Penang style prawn noodle stall on the Bukit Mertajam i.e. mainland side of Penang.
Image courtesy of Wikipedia |
Ah Soon uses fresh wild caught 九節蝦 literally "nine section prawn". It is known in English as Kuruma prawn or Japanese tiger prawn. Ah Soon use prawns the size of our forefinger.
The prawns are deep fried whole - head, shell and meat together. The fried prawns are allowed to cool and then shelled. The shells and head are then stir fried till caramelised and aroma is released. The stir fried prawn shells and head are blended with a bit of water in an electric blender. The blended heads and shell (with seasoning and other ingredients) are boiled in water for two hours to make the rich umami savoury prawn soup.

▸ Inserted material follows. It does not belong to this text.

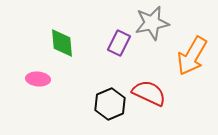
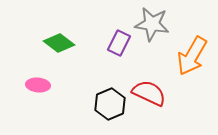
gray star: moved 1 px down; rotated 20 degrees clockwise
green diamond: moved 3 px left; rotated 48 degrees counterclockwise
pink ellipse: moved 6 px down
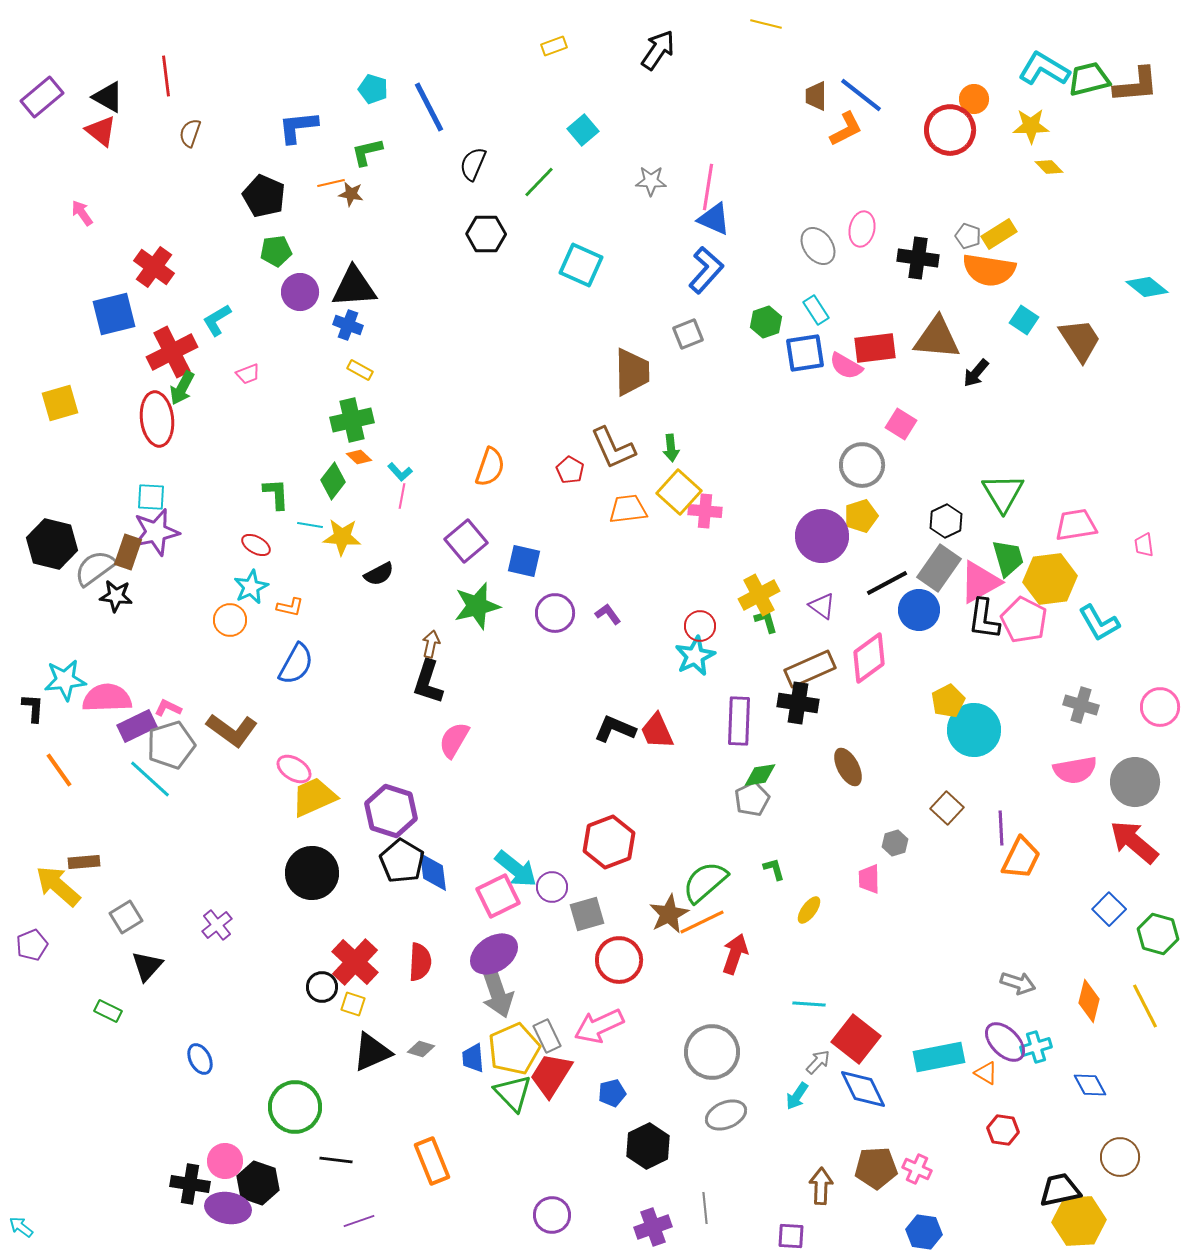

Rehydrated dried chili and fresh chili pepper are blended together in an electric blender. To make chili sauce, the blended chili mix is then stir fried in a wok till aromatic, raw red colour darken slightly and chili oil is released.
The prawn soup is poured over blanched yellow noodle and bee hoon (rice vermicelli). The dish is garnished with fish cake slices, boiled egg slices, shelled prawn, fried pork belly.
RM5 per serving at 2021 prices.
Premium serving priced RM15 is additionally garnished with two large fried prawns, fried fish balls and more fried pork belly.
To eat, the custom in Penang is to add the chili sauce directly to the prawn soup - the amount according to personal preference.
At some other prawn noodle stalls, some chili paste is added directly into the prawn soup during the cooking process making a spicy broth.